**What you should do:**
In your copy, the records appear word for word and the pictures do not appear at all.

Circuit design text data

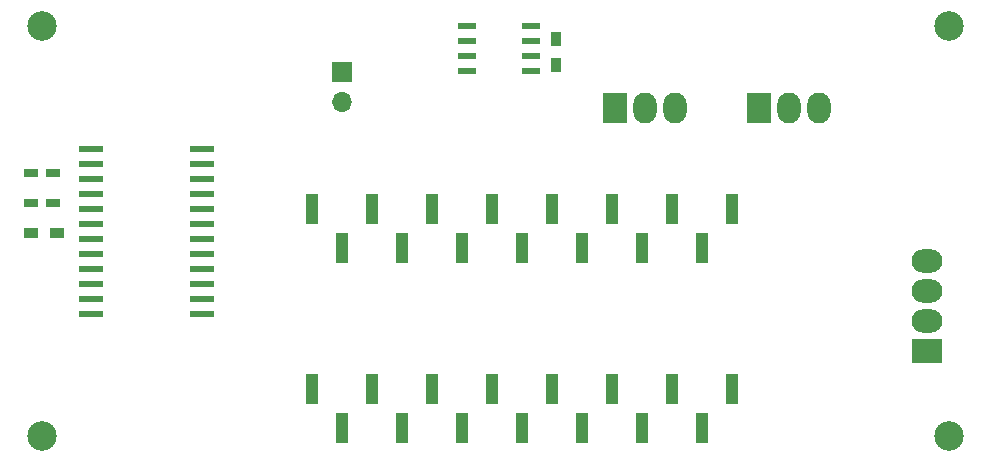
<source format=gbr>
G04 #@! TF.GenerationSoftware,KiCad,Pcbnew,(5.1.4-0-10_14)*
G04 #@! TF.CreationDate,2019-11-08T07:47:01+01:00*
G04 #@! TF.ProjectId,Caution Light Panel,43617574-696f-46e2-904c-696768742050,rev?*
G04 #@! TF.SameCoordinates,Original*
G04 #@! TF.FileFunction,Soldermask,Bot*
G04 #@! TF.FilePolarity,Negative*
%FSLAX46Y46*%
G04 Gerber Fmt 4.6, Leading zero omitted, Abs format (unit mm)*
G04 Created by KiCad (PCBNEW (5.1.4-0-10_14)) date 2019-11-08 07:47:01*
%MOMM*%
%LPD*%
G04 APERTURE LIST*
%ADD10R,1.200000X0.750000*%
%ADD11R,2.000000X0.600000*%
%ADD12R,2.600000X2.000000*%
%ADD13O,2.600000X2.000000*%
%ADD14R,2.000000X2.600000*%
%ADD15O,2.000000X2.600000*%
%ADD16R,1.700000X1.700000*%
%ADD17O,1.700000X1.700000*%
%ADD18C,2.500000*%
%ADD19R,1.000000X2.510000*%
%ADD20R,0.900000X1.200000*%
%ADD21R,1.200000X0.900000*%
%ADD22R,1.550000X0.600000*%
G04 APERTURE END LIST*
D10*
X110170000Y-87630000D03*
X108270000Y-87630000D03*
X110170000Y-85090000D03*
X108270000Y-85090000D03*
D11*
X122760200Y-83032600D03*
X122760200Y-84302600D03*
X122760200Y-85572600D03*
X122760200Y-86842600D03*
X122760200Y-88112600D03*
X122760200Y-89382600D03*
X122760200Y-90652600D03*
X122760200Y-91922600D03*
X122760200Y-93192600D03*
X122760200Y-94462600D03*
X122760200Y-95732600D03*
X122760200Y-97002600D03*
X113360200Y-97002600D03*
X113360200Y-95732600D03*
X113360200Y-94462600D03*
X113360200Y-93192600D03*
X113360200Y-91922600D03*
X113360200Y-90652600D03*
X113360200Y-89382600D03*
X113360200Y-88112600D03*
X113360200Y-86842600D03*
X113360200Y-85572600D03*
X113360200Y-84302600D03*
X113360200Y-83032600D03*
D12*
X184188100Y-100114100D03*
D13*
X184188100Y-97574100D03*
X184188100Y-95034100D03*
X184188100Y-92494100D03*
D14*
X157708600Y-79514700D03*
D15*
X160248600Y-79514700D03*
X162788600Y-79514700D03*
D14*
X169926000Y-79509620D03*
D15*
X172466000Y-79509620D03*
X175006000Y-79509620D03*
D16*
X134645400Y-76471780D03*
D17*
X134645400Y-79011780D03*
D18*
X109194600Y-72600400D03*
X185994600Y-72600400D03*
X109194600Y-107340400D03*
X185994600Y-107340400D03*
D19*
X132080000Y-88130000D03*
X137160000Y-88130000D03*
X142240000Y-88130000D03*
X147320000Y-88130000D03*
X152400000Y-88130000D03*
X157480000Y-88130000D03*
X162560000Y-88130000D03*
X167640000Y-88130000D03*
X134620000Y-91440000D03*
X139700000Y-91440000D03*
X144780000Y-91440000D03*
X149860000Y-91440000D03*
X154940000Y-91440000D03*
X160020000Y-91440000D03*
X165100000Y-91440000D03*
X132080000Y-103370000D03*
X137160000Y-103370000D03*
X142240000Y-103370000D03*
X147320000Y-103370000D03*
X152400000Y-103370000D03*
X157480000Y-103370000D03*
X162560000Y-103370000D03*
X167640000Y-103370000D03*
X134620000Y-106680000D03*
X139700000Y-106680000D03*
X144780000Y-106680000D03*
X149860000Y-106680000D03*
X154940000Y-106680000D03*
X160020000Y-106680000D03*
X165100000Y-106680000D03*
D20*
X152763220Y-75918060D03*
X152763220Y-73718060D03*
D21*
X108290000Y-90170000D03*
X110490000Y-90170000D03*
D22*
X145224540Y-76436220D03*
X145224540Y-75166220D03*
X145224540Y-73896220D03*
X145224540Y-72626220D03*
X150624540Y-72626220D03*
X150624540Y-73896220D03*
X150624540Y-75166220D03*
X150624540Y-76436220D03*
M02*

</source>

**Solved problem:**
<source format=gbr>
G04 #@! TF.GenerationSoftware,KiCad,Pcbnew,(5.1.4-0-10_14)*
G04 #@! TF.CreationDate,2019-11-08T07:47:01+01:00*
G04 #@! TF.ProjectId,Caution Light Panel,43617574-696f-46e2-904c-696768742050,rev?*
G04 #@! TF.SameCoordinates,Original*
G04 #@! TF.FileFunction,Soldermask,Bot*
G04 #@! TF.FilePolarity,Negative*
%FSLAX46Y46*%
G04 Gerber Fmt 4.6, Leading zero omitted, Abs format (unit mm)*
G04 Created by KiCad (PCBNEW (5.1.4-0-10_14)) date 2019-11-08 07:47:01*
%MOMM*%
%LPD*%
G04 APERTURE LIST*
%ADD10R,1.200000X0.750000*%
%ADD11R,2.000000X0.600000*%
%ADD12R,2.600000X2.000000*%
%ADD13O,2.600000X2.000000*%
%ADD14R,2.000000X2.600000*%
%ADD15O,2.000000X2.600000*%
%ADD16R,1.700000X1.700000*%
%ADD17O,1.700000X1.700000*%
%ADD18C,2.500000*%
%ADD19R,1.000000X2.510000*%
%ADD20R,0.900000X1.200000*%
%ADD21R,1.200000X0.900000*%
%ADD22R,1.550000X0.600000*%
G04 APERTURE END LIST*
D10*
X110170000Y-87630000D03*
X108270000Y-87630000D03*
X110170000Y-85090000D03*
X108270000Y-85090000D03*
D11*
X122760200Y-83032600D03*
X122760200Y-84302600D03*
X122760200Y-85572600D03*
X122760200Y-86842600D03*
X122760200Y-88112600D03*
X122760200Y-89382600D03*
X122760200Y-90652600D03*
X122760200Y-91922600D03*
X122760200Y-93192600D03*
X122760200Y-94462600D03*
X122760200Y-95732600D03*
X122760200Y-97002600D03*
X113360200Y-97002600D03*
X113360200Y-95732600D03*
X113360200Y-94462600D03*
X113360200Y-93192600D03*
X113360200Y-91922600D03*
X113360200Y-90652600D03*
X113360200Y-89382600D03*
X113360200Y-88112600D03*
X113360200Y-86842600D03*
X113360200Y-85572600D03*
X113360200Y-84302600D03*
X113360200Y-83032600D03*
D12*
X184188100Y-100114100D03*
D13*
X184188100Y-97574100D03*
X184188100Y-95034100D03*
X184188100Y-92494100D03*
D14*
X157708600Y-79514700D03*
D15*
X160248600Y-79514700D03*
X162788600Y-79514700D03*
D14*
X169926000Y-79509620D03*
D15*
X172466000Y-79509620D03*
X175006000Y-79509620D03*
D16*
X134645400Y-76471780D03*
D17*
X134645400Y-79011780D03*
D18*
X109194600Y-72600400D03*
X185994600Y-72600400D03*
X109194600Y-107340400D03*
X185994600Y-107340400D03*
D19*
X132080000Y-88130000D03*
X137160000Y-88130000D03*
X142240000Y-88130000D03*
X147320000Y-88130000D03*
X152400000Y-88130000D03*
X157480000Y-88130000D03*
X162560000Y-88130000D03*
X167640000Y-88130000D03*
X134620000Y-91440000D03*
X139700000Y-91440000D03*
X144780000Y-91440000D03*
X149860000Y-91440000D03*
X154940000Y-91440000D03*
X160020000Y-91440000D03*
X165100000Y-91440000D03*
X132080000Y-103370000D03*
X137160000Y-103370000D03*
X142240000Y-103370000D03*
X147320000Y-103370000D03*
X152400000Y-103370000D03*
X157480000Y-103370000D03*
X162560000Y-103370000D03*
X167640000Y-103370000D03*
X134620000Y-106680000D03*
X139700000Y-106680000D03*
X144780000Y-106680000D03*
X149860000Y-106680000D03*
X154940000Y-106680000D03*
X160020000Y-106680000D03*
X165100000Y-106680000D03*
D20*
X152763220Y-75918060D03*
X152763220Y-73718060D03*
D21*
X108290000Y-90170000D03*
X110490000Y-90170000D03*
D22*
X145224540Y-76436220D03*
X145224540Y-75166220D03*
X145224540Y-73896220D03*
X145224540Y-72626220D03*
X150624540Y-72626220D03*
X150624540Y-73896220D03*
X150624540Y-75166220D03*
X150624540Y-76436220D03*
M02*

</source>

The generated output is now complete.